Today I did something I don’t normally do. I drove around the exurbs of this godforsaken city. A lot. An appointment took me over hell’s outer acres. I normally have almost no commute, so I can’t complain about having to endure traffic. (My aggregate monthly commute miles are less than most people’s daily.) But one thought did strike me: What exactly are all these people doing and why are they doing so much of it?

True, I was one of those people, but I was just visiting. Sitting in traffic is one of the biggest wastes of time since penguin baseball without the ensuing bragging rights. Which leads me to think that anyone that believes mass transit is going to solve this problem needs to put the bong down. People are annoyed to the point of shortening their lives and wasting breathtaking amounts of time, and still volunteering to do it each day. We need something bigger than mass transit to get a handle on this one. I think the appropriate buzzword here is paradigm shift.

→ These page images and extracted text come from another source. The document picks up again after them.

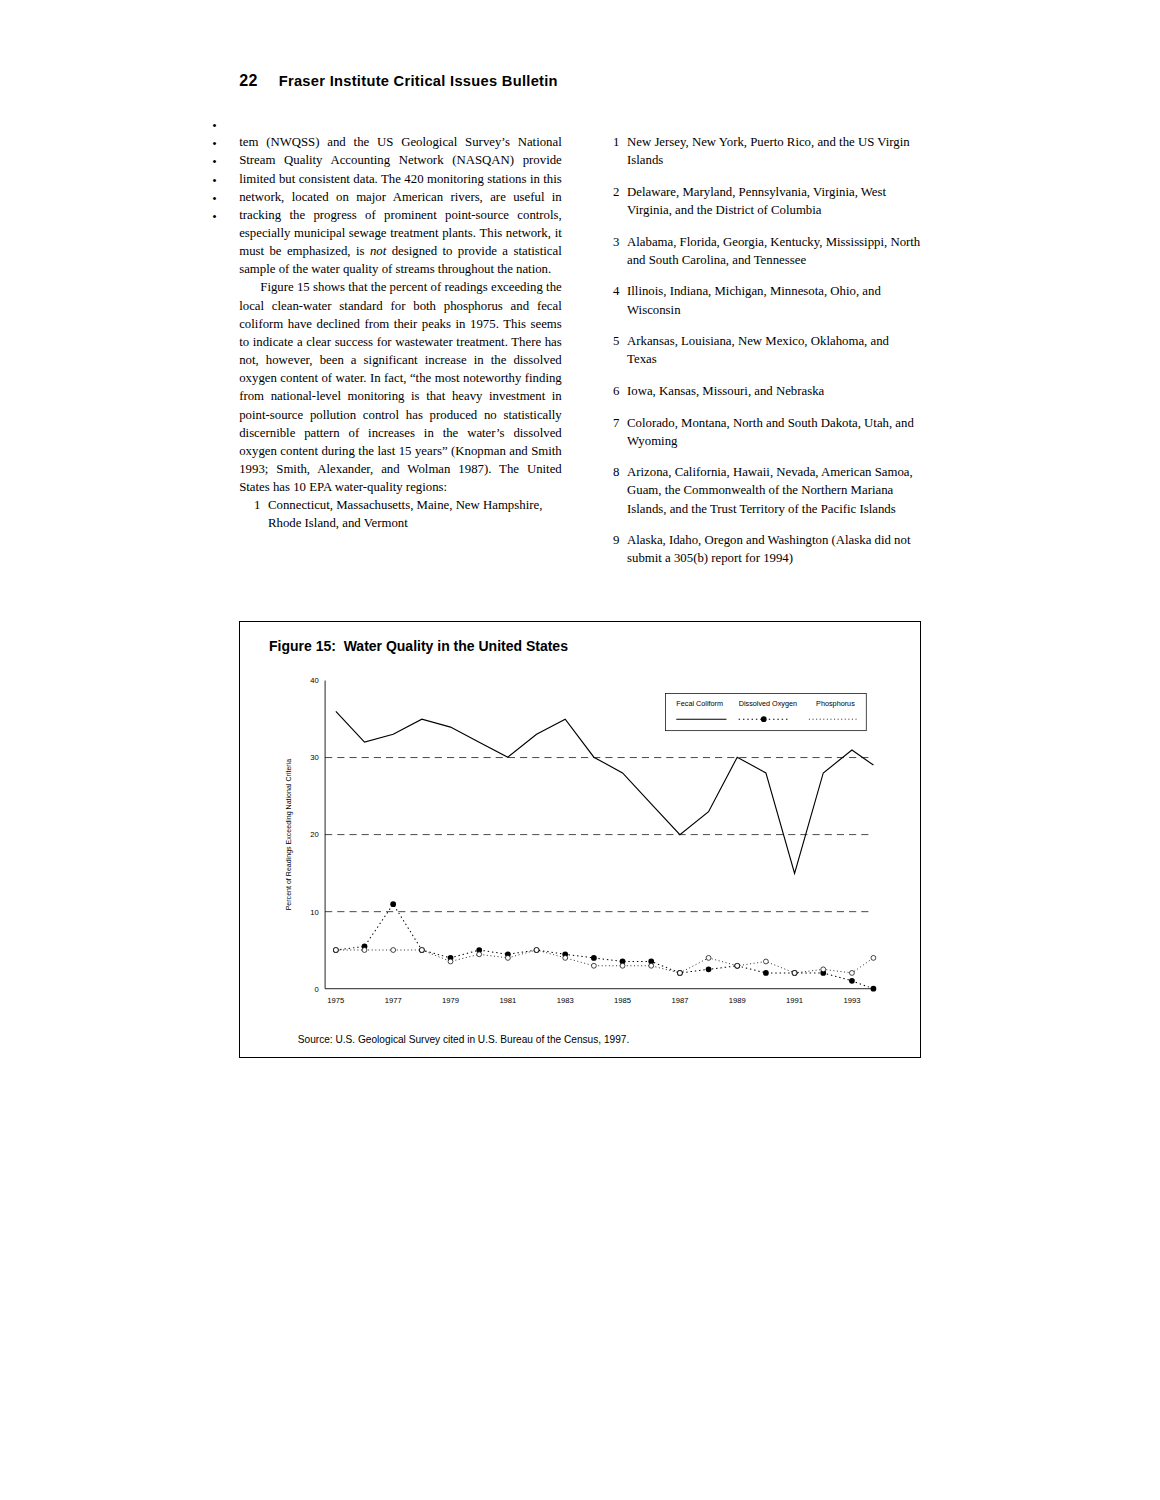22 Fraser Institute Critical Issues Bulletin
• • • • • •
tem (NWQSS) and the US Geological Survey’s National Stream Quality Accounting Network (NASQAN) provide limited but consistent data. The 420 monitoring stations in this network, located on major American rivers, are useful in tracking the progress of prominent point-source controls, especially municipal sewage treatment plants. This network, it must be emphasized, is not designed to provide a statistical sample of the water quality of streams throughout the nation.
Figure 15 shows that the percent of readings exceeding the local clean-water standard for both phosphorus and fecal coliform have declined from their peaks in 1975. This seems to indicate a clear success for wastewater treatment. There has not, however, been a significant increase in the dissolved oxygen content of water. In fact, “the most noteworthy finding from national-level monitoring is that heavy investment in point-source pollution control has produced no statistically discernible pattern of increases in the water’s dissolved oxygen content during the last 15 years” (Knopman and Smith 1993; Smith, Alexander, and Wolman 1987). The United States has 10 EPA water-quality regions:
Connecticut, Massachusetts, Maine, New Hampshire, Rhode Island, and Vermont
New Jersey, New York, Puerto Rico, and the US Virgin Islands
Delaware, Maryland, Pennsylvania, Virginia, West Virginia, and the District of Columbia
Alabama, Florida, Georgia, Kentucky, Mississippi, North and South Carolina, and Tennessee
Illinois, Indiana, Michigan, Minnesota, Ohio, and Wisconsin
Arkansas, Louisiana, New Mexico, Oklahoma, and Texas
Iowa, Kansas, Missouri, and Nebraska
Colorado, Montana, North and South Dakota, Utah, and Wyoming
Arizona, California, Hawaii, Nevada, American Samoa, Guam, the Commonwealth of the Northern Mariana Islands, and the Trust Territory of the Pacific Islands
Alaska, Idaho, Oregon and Washington (Alaska did not submit a 305(b) report for 1994)
Figure 15: Water Quality in the United States
40 30 20 10 0 Percent of Readings Exceeding National Criteria 1975 1977 1979 1981 1983 1985 1987 1989 1991 1993 Fecal Coliform Dissolved Oxygen Phosphorus
Source: U.S. Geological Survey cited in U.S. Bureau of the Census, 1997.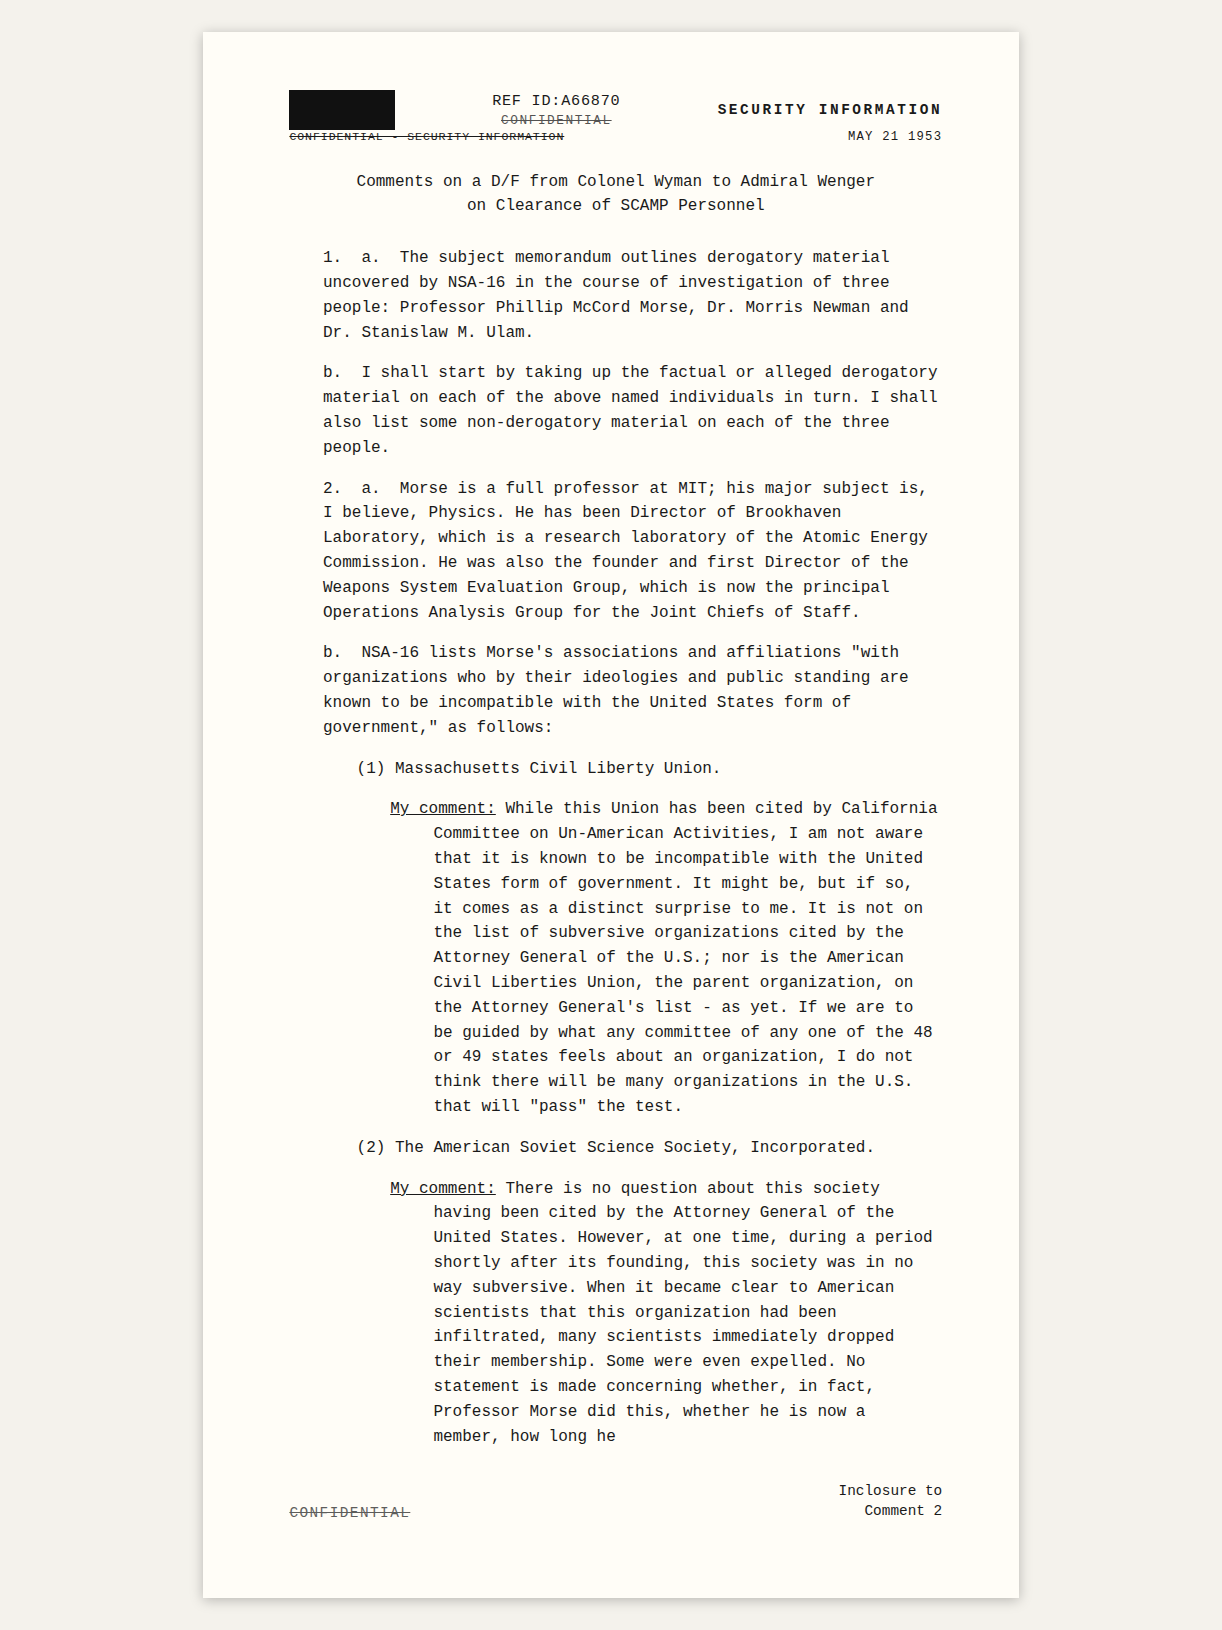REF ID:A66870
CONFIDENTIAL
SECURITY INFORMATION
CONFIDENTIAL - SECURITY INFORMATION
MAY 21 1953
Comments on a D/F from Colonel Wyman to Admiral Wenger
on Clearance of SCAMP Personnel
1. a. The subject memorandum outlines derogatory material uncovered by NSA-16 in the course of investigation of three people: Professor Phillip McCord Morse, Dr. Morris Newman and Dr. Stanislaw M. Ulam.
b. I shall start by taking up the factual or alleged derogatory material on each of the above named individuals in turn. I shall also list some non-derogatory material on each of the three people.
2. a. Morse is a full professor at MIT; his major subject is, I believe, Physics. He has been Director of Brookhaven Laboratory, which is a research laboratory of the Atomic Energy Commission. He was also the founder and first Director of the Weapons System Evaluation Group, which is now the principal Operations Analysis Group for the Joint Chiefs of Staff.
b. NSA-16 lists Morse's associations and affiliations "with organizations who by their ideologies and public standing are known to be incompatible with the United States form of government," as follows:
(1) Massachusetts Civil Liberty Union.
My comment: While this Union has been cited by California Committee on Un-American Activities, I am not aware that it is known to be incompatible with the United States form of government. It might be, but if so, it comes as a distinct surprise to me. It is not on the list of subversive organizations cited by the Attorney General of the U.S.; nor is the American Civil Liberties Union, the parent organization, on the Attorney General's list - as yet. If we are to be guided by what any committee of any one of the 48 or 49 states feels about an organization, I do not think there will be many organizations in the U.S. that will "pass" the test.
(2) The American Soviet Science Society, Incorporated.
My comment: There is no question about this society having been cited by the Attorney General of the United States. However, at one time, during a period shortly after its founding, this society was in no way subversive. When it became clear to American scientists that this organization had been infiltrated, many scientists immediately dropped their membership. Some were even expelled. No statement is made concerning whether, in fact, Professor Morse did this, whether he is now a member, how long he
CONFIDENTIAL
Inclosure to
Comment 2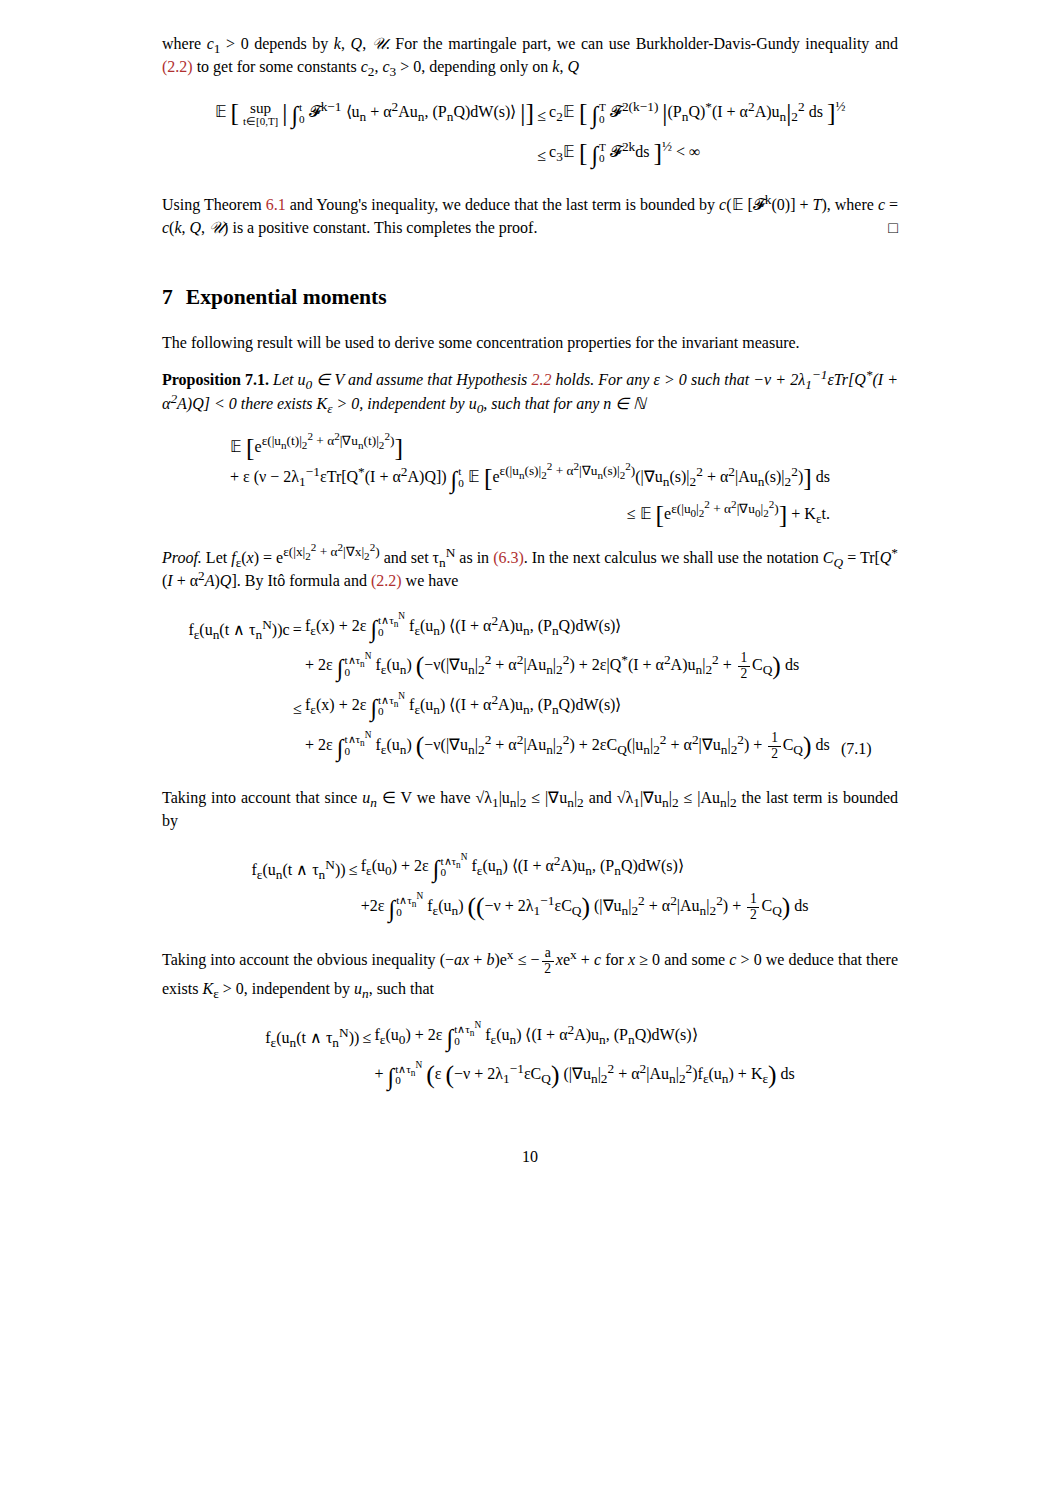where c1 > 0 depends by k, Q, 𝒰. For the martingale part, we can use Burkholder-Davis-Gundy inequality and (2.2) to get for some constants c2, c3 > 0, depending only on k, Q
| 𝔼 [ sup t∈[0,T] / ∫ t 0 𝓕 k−1 ⟨u n + α 2 Au n , (P n Q)dW(s)⟩ / ] | ≤ | c 2 𝔼 [ ∫ T 0 𝓕 2(k−1) / (P n Q) * (I + α 2 A)u n / 2 2 ds ] ½ |
| | ≤ | c 3 𝔼 [ ∫ T 0 𝓕 2k ds ] ½ < ∞ |
Using Theorem 6.1 and Young's inequality, we deduce that the last term is bounded by c(𝔼 [𝓕k(0)] + T), where c = c(k, Q, 𝒰) is a positive constant. This completes the proof. □
7 Exponential moments
The following result will be used to derive some concentration properties for the invariant measure.
Proposition 7.1. Let u0 ∈ V and assume that Hypothesis 2.2 holds. For any ε > 0 such that −ν + 2λ1−1εTr[Q*(I + α2A)Q] < 0 there exists Kε > 0, independent by u0, such that for any n ∈ ℕ
| 𝔼 [ e ε(/u n (t)/ 2 2 + α 2 /∇u n (t)/ 2 2 ) ] |
| + ε (ν − 2λ 1 −1 εTr[Q * (I + α 2 A)Q]) ∫ t 0 𝔼 [ e ε(/u n (s)/ 2 2 + α 2 /∇u n (s)/ 2 2 ) (/∇u n (s)/ 2 2 + α 2 /Au n (s)/ 2 2 ) ] ds |
| ≤ 𝔼 [ e ε(/u 0 / 2 2 + α 2 /∇u 0 / 2 2 ) ] + K ε t. |
Proof. Let fε(x) = eε(|x|22 + α2|∇x|22) and set τnN as in (6.3). In the next calculus we shall use the notation CQ = Tr[Q*(I + α2A)Q]. By Itô formula and (2.2) we have
| f ε (u n (t ∧ τ n N ))c | = | f ε (x) + 2ε ∫ t∧τ n N 0 f ε (u n ) ⟨(I + α 2 A)u n , (P n Q)dW(s)⟩ | |
| | | + 2ε ∫ t∧τ n N 0 f ε (u n ) ( −ν(/∇u n / 2 2 + α 2 /Au n / 2 2 ) + 2ε/Q * (I + α 2 A)u n / 2 2 + 1 2 C Q ) ds | |
| | ≤ | f ε (x) + 2ε ∫ t∧τ n N 0 f ε (u n ) ⟨(I + α 2 A)u n , (P n Q)dW(s)⟩ | |
| | | + 2ε ∫ t∧τ n N 0 f ε (u n ) ( −ν(/∇u n / 2 2 + α 2 /Au n / 2 2 ) + 2εC Q (/u n / 2 2 + α 2 /∇u n / 2 2 ) + 1 2 C Q ) ds | (7.1) |
Taking into account that since un ∈ V we have √λ1|un|2 ≤ |∇un|2 and √λ1|∇un|2 ≤ |Aun|2 the last term is bounded by
| f ε (u n (t ∧ τ n N )) | ≤ | f ε (u 0 ) + 2ε ∫ t∧τ n N 0 f ε (u n ) ⟨(I + α 2 A)u n , (P n Q)dW(s)⟩ |
| | | +2ε ∫ t∧τ n N 0 f ε (u n ) ( ( −ν + 2λ 1 −1 εC Q ) (/∇u n / 2 2 + α 2 /Au n / 2 2 ) + 1 2 C Q ) ds |
Taking into account the obvious inequality (−ax + b)ex ≤ −a 2 xex + c for x ≥ 0 and some c > 0 we deduce that there exists Kε > 0, independent by un, such that
| f ε (u n (t ∧ τ n N )) | ≤ | f ε (u 0 ) + 2ε ∫ t∧τ n N 0 f ε (u n ) ⟨(I + α 2 A)u n , (P n Q)dW(s)⟩ |
| | | + ∫ t∧τ n N 0 ( ε ( −ν + 2λ 1 −1 εC Q ) (/∇u n / 2 2 + α 2 /Au n / 2 2 )f ε (u n ) + K ε ) ds |
10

I’m not climbing on the global warming/anti-hydrocarbon economy/save the earth soap box. Also not talking about anti-capitalism; I’m a market champion to the point of being Libertarian. There is something bigger at work here. Humans weren’t meant to live like this. And by “like this” I mean spending inordinate amounts of our waking hours going back and forth to sit in little boxes to earn money to buy stuff. Somewhere along the line means and ends became inexplicably intertwined. When you break the chain of habit commanded by existence and think about it does this feel right to anybody out there?

I’m not espousing a return to the mythological “Good Old Days”. (Any time you hear someone use the term “Good Old Days” be wary. It’s a loaded term wielded by those that can’t envision a future worth creating.) There are parts of this modern world that are very much worth having. Mrs. Ares advocates something between neo-Amish and neo-luddism. I think that mightiest of modern writers got it just right:

We're consumers. We are by-products of a lifestyle obsession. Murder, crime, poverty, these things don't concern me. What concerns me are celebrity magazines, television with 500 channels, some guy's name on my underwear. Rogaine, Viagra, Olestra. F*** Martha Stewart. Martha's polishing the brass on the Titanic.